Lisa.....I hear you about the fatigue being worse this Tx.  I slept for 12-14 hours a day on days 2 and 3.  This is the first day that I'm starting to pick up a bit.  It's only Tuesday, so perhaps you will have your energy back by the weekend so you can do that ride with the children.

Cali....My MUGA scan was down slightly, but the doctor assured me that this is to be expected and we just need to keep an eye on it.  I guess that as long as it isn't a BIG drop, you should be fine.

Stay strong ladies......

Hey Cupcake....how's the vacation planning coming along????

cupcake7

Lisa:  You are so funny gal with the cocktail...got a little of shelby humor going on there...IYep you will breeze through TX 6 cause you can count on each day as being the last.  You are over 5 so downhill all the way now.  You can see the light at the end of that dark tunnel you have been in. 
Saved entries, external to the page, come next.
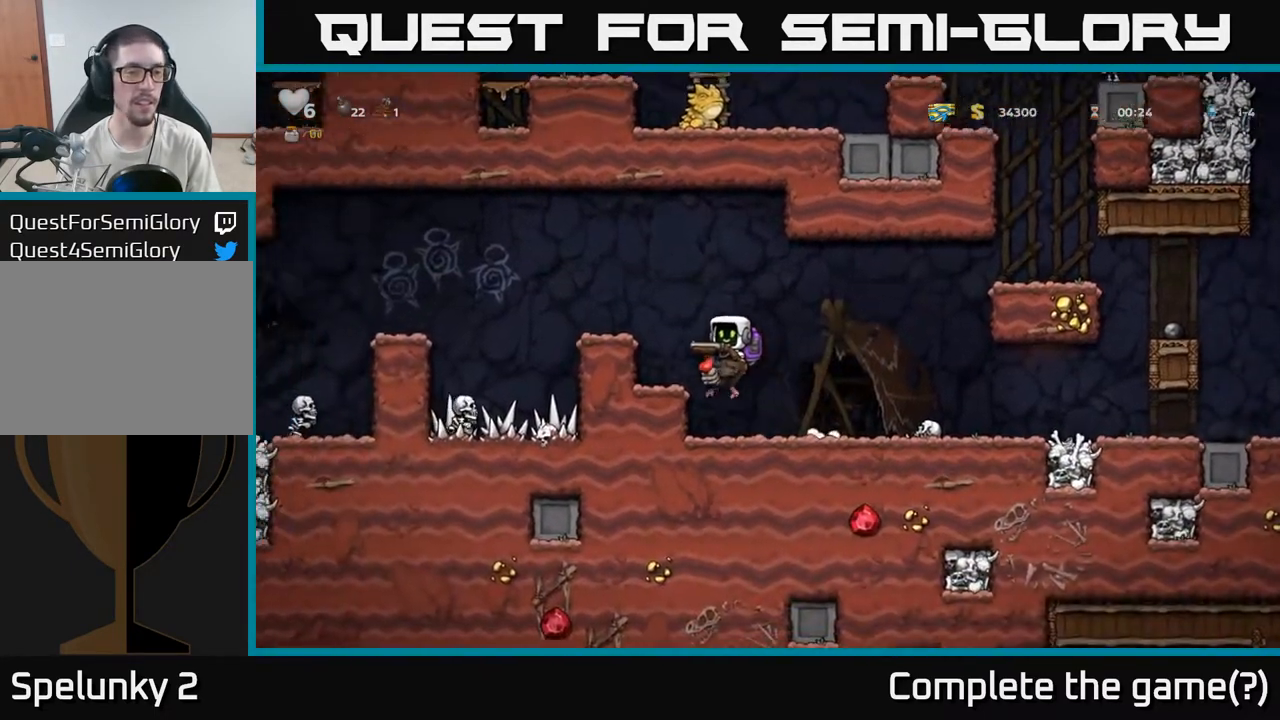
{"dt_ms": 500, "buttons": ["A"], "left_stick": "center", "right_stick": "center", "events": [[50, "A", "up"], [167, "left_stick", "center"], [417, "A", "down"]]}
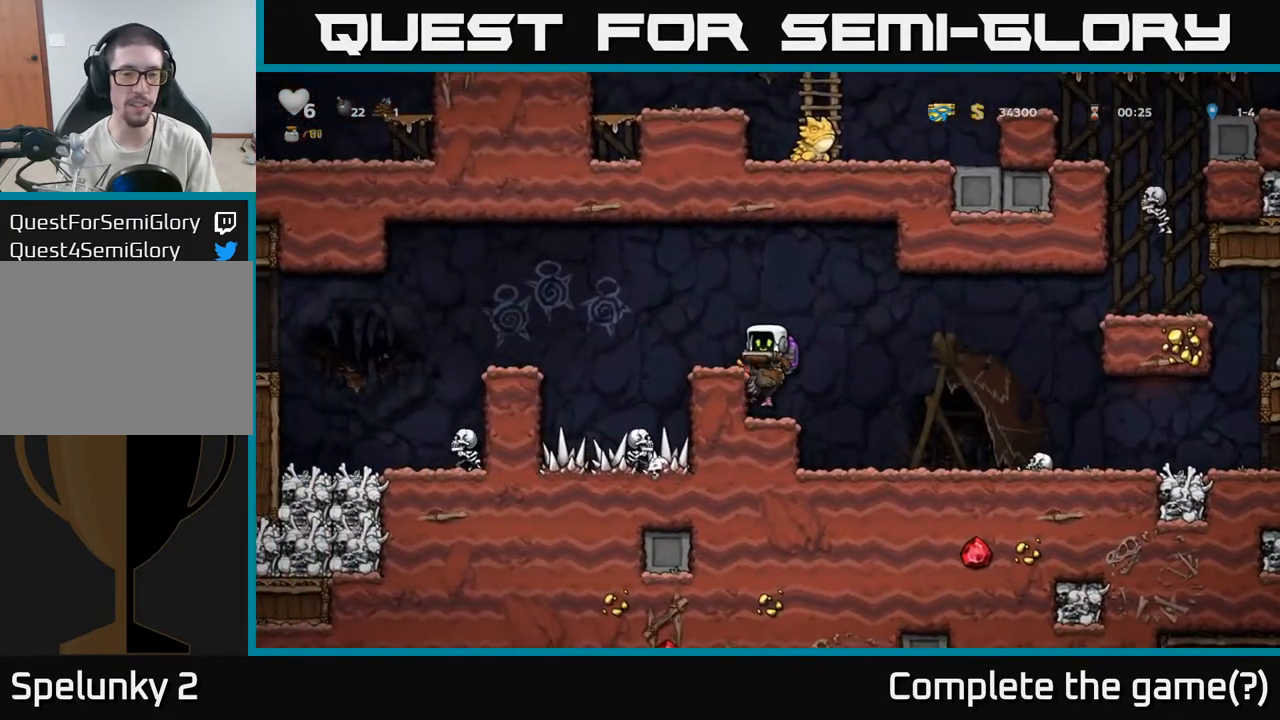
{"dt_ms": 500, "buttons": ["A"], "left_stick": "left", "right_stick": "center", "events": [[67, "A", "up"], [67, "left_stick", "left"], [150, "left_stick", "center"], [433, "left_stick", "left"], [483, "A", "down"]]}
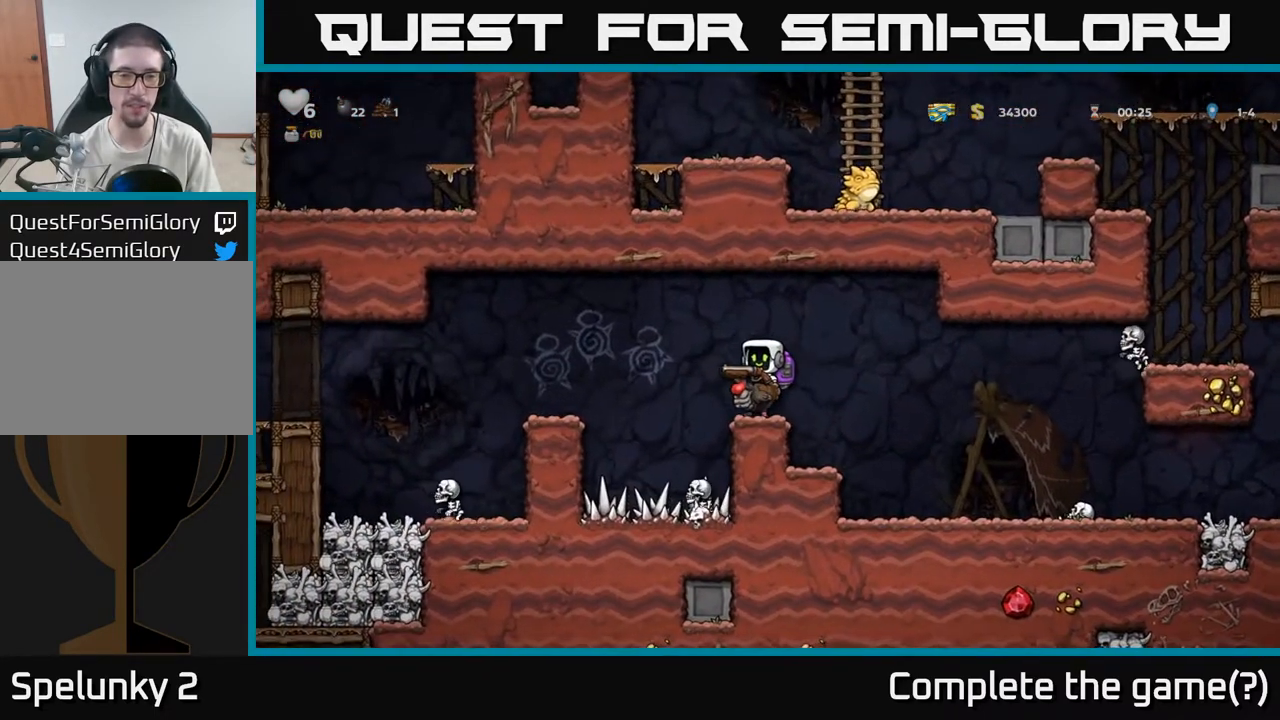
{"dt_ms": 500, "buttons": ["A"], "left_stick": "left", "right_stick": "center", "events": [[150, "A", "up"], [467, "A", "down"]]}
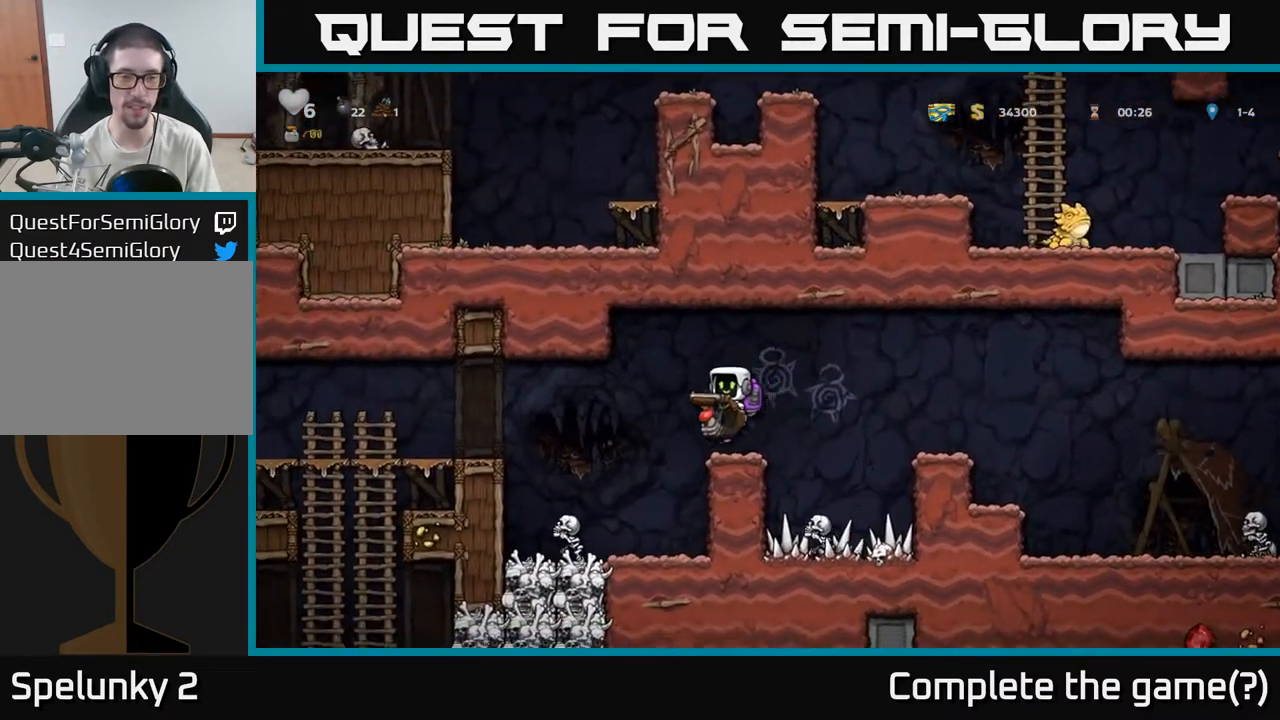
{"dt_ms": 500, "buttons": [], "left_stick": "center", "right_stick": "center", "events": [[50, "A", "up"], [200, "left_stick", "center"]]}
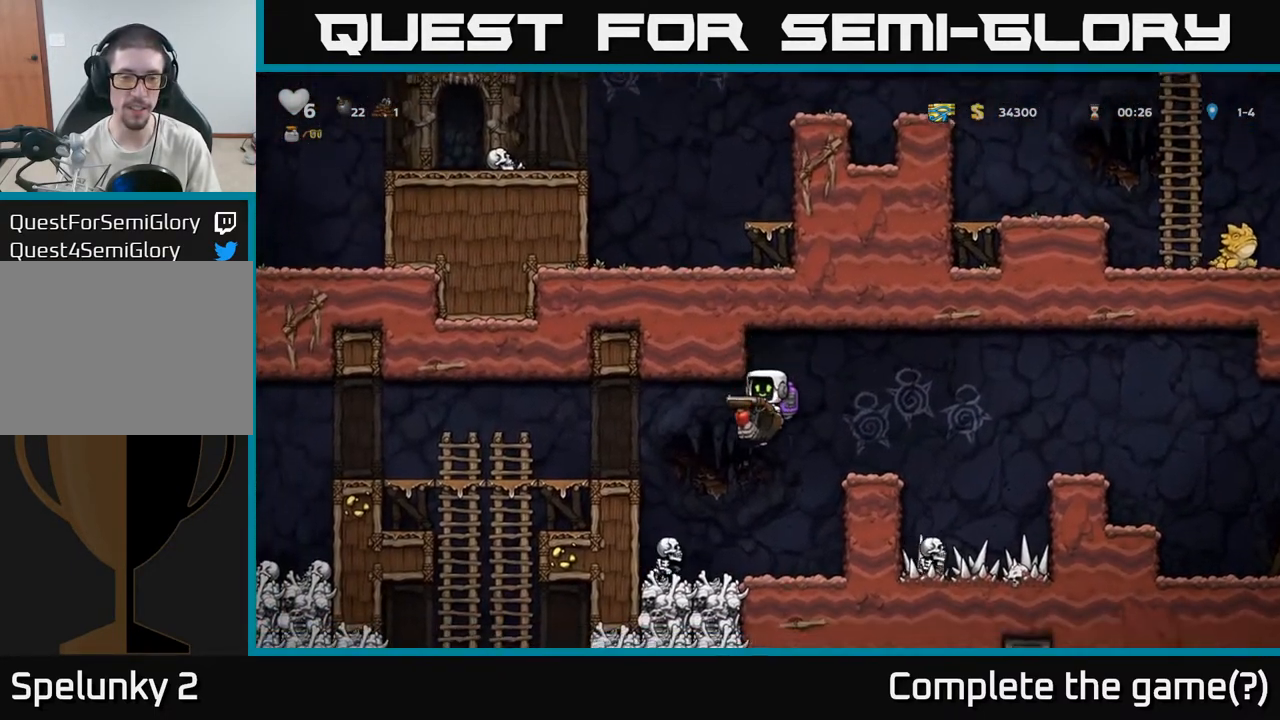
{"dt_ms": 500, "buttons": [], "left_stick": "center", "right_stick": "center", "events": [[50, "A", "down"], [150, "A", "up"]]}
Shari:  Did you go to a beginners class on chemo?  In there they tell you what to have on hand.

1.  a thermometer (any fever over 100 immediately get in to the dr.)

2.  Senna/Collace a stool softner for those constipation days.

3.  Amodium AD for the diarrhea days.

4.  stock up light foods like apple sauce, rice, (I liked baby cereal cause it was easy to digest)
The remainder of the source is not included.